*** Opening DATASET ***

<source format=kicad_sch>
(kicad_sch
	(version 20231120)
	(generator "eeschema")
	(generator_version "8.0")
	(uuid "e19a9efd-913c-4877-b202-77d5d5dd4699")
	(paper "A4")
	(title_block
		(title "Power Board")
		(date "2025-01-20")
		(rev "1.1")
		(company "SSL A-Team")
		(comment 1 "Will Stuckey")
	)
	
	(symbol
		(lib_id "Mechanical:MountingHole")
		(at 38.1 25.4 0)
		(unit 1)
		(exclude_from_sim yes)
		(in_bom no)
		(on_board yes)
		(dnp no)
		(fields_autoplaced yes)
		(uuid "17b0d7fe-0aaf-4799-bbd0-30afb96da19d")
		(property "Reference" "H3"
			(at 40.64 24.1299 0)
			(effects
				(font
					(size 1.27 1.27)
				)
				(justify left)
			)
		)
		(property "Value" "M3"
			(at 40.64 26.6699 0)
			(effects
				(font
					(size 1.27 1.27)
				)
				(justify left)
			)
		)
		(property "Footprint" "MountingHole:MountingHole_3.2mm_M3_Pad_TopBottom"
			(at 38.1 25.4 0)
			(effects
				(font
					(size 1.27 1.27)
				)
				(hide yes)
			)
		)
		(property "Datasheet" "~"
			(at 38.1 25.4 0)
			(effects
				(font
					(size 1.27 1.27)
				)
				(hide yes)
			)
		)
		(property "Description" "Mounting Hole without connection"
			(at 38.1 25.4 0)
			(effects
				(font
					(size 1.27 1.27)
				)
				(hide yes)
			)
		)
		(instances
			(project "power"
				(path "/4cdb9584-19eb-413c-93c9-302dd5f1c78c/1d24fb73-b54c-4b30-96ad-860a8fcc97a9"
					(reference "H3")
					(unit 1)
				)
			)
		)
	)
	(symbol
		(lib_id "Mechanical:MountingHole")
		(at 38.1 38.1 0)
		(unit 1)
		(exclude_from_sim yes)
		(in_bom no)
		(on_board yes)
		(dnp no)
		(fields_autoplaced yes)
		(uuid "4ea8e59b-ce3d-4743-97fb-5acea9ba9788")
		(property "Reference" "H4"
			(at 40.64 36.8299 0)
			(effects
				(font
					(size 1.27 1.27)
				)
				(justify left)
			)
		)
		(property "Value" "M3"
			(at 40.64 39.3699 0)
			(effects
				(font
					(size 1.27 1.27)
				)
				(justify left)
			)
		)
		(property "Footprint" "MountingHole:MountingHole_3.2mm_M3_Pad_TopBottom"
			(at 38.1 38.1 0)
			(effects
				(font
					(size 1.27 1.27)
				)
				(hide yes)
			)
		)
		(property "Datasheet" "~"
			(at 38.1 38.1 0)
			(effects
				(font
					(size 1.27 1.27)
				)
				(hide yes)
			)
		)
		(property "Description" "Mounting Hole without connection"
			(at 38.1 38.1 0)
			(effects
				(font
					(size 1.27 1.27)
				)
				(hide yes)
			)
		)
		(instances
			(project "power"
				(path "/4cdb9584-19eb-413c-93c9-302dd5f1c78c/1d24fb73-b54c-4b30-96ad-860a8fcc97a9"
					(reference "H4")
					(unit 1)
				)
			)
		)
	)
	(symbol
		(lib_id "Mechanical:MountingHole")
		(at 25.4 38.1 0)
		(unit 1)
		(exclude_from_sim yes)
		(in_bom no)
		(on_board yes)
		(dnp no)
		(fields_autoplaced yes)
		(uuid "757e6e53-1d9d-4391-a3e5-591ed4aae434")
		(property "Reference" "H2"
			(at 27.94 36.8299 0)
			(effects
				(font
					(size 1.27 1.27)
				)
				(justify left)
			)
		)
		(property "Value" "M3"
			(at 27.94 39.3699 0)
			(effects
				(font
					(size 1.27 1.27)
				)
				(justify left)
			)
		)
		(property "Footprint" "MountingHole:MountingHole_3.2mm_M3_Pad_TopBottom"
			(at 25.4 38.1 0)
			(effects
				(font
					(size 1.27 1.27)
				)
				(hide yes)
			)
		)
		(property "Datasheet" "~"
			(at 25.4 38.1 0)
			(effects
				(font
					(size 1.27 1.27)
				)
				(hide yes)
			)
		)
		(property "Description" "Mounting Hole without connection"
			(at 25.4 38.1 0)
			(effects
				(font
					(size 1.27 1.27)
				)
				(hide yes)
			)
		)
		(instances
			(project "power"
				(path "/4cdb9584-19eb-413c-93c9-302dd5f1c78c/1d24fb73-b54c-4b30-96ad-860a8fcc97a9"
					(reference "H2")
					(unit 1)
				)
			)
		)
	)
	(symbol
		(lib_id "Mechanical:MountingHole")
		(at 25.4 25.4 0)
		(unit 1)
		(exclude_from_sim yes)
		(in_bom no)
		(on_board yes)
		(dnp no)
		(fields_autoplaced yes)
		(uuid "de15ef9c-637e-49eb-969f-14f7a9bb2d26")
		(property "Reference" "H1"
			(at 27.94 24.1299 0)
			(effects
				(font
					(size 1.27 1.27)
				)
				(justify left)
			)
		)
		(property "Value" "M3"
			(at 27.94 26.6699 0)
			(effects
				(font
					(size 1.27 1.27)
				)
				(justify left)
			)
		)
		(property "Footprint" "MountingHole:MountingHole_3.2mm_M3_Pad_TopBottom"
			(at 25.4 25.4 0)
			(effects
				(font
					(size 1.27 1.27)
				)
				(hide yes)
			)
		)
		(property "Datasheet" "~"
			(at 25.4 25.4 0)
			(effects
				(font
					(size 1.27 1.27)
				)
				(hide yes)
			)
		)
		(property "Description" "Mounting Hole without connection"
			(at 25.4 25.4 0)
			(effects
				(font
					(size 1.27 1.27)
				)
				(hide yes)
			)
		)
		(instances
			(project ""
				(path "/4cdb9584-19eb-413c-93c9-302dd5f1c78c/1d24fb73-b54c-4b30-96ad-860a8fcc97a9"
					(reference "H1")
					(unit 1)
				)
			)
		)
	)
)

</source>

*** Closing DATASET ***
*** Opening DATASET ***

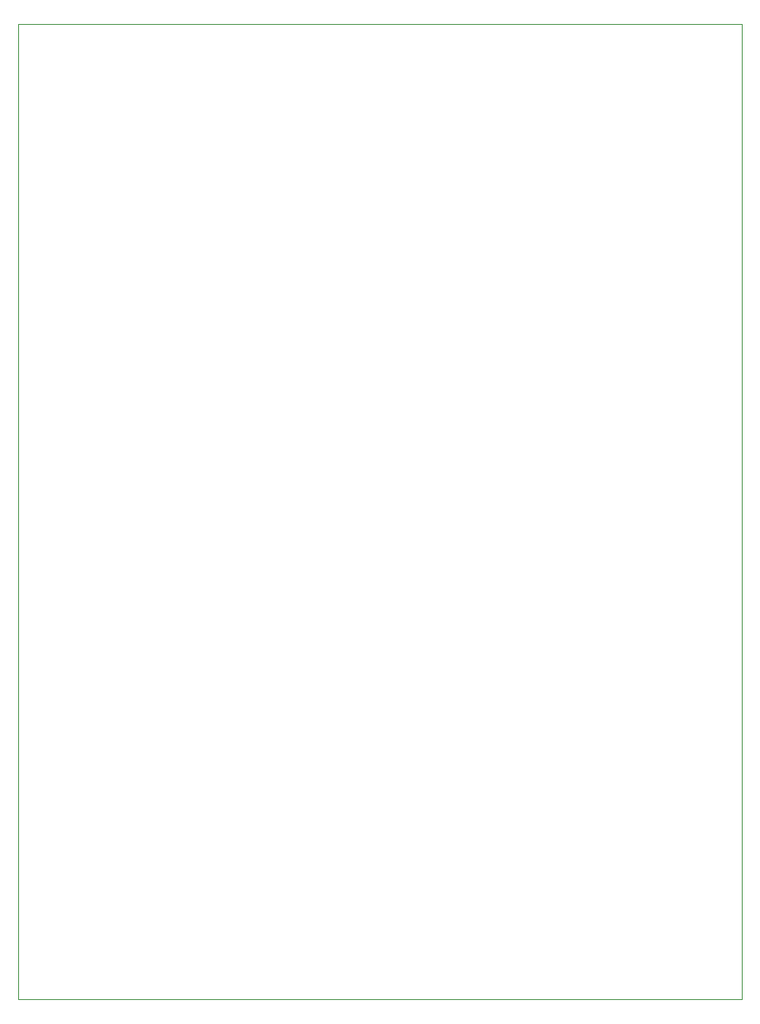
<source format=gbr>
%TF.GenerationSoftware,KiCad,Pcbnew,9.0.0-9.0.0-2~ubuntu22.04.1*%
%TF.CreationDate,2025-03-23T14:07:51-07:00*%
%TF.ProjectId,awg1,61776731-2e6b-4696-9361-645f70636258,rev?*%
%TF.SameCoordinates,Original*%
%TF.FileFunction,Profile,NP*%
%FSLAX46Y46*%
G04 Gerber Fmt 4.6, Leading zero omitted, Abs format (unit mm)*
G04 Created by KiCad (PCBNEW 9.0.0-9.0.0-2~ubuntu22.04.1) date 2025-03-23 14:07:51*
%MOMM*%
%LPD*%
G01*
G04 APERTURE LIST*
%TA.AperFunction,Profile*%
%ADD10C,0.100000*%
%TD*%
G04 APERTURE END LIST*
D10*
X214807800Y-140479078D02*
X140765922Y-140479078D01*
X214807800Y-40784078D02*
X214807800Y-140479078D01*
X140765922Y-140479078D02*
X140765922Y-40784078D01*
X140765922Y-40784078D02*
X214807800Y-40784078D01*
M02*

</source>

*** Closing DATASET ***

DIRECTIONS: Scan the records above for the word "uuid" and return every line where it occurs.

ANSWER SPACE:
	(uuid "e19a9efd-913c-4877-b202-77d5d5dd4699")
		(uuid "17b0d7fe-0aaf-4799-bbd0-30afb96da19d")
		(uuid "4ea8e59b-ce3d-4743-97fb-5acea9ba9788")
		(uuid "757e6e53-1d9d-4391-a3e5-591ed4aae434")
		(uuid "de15ef9c-637e-49eb-969f-14f7a9bb2d26")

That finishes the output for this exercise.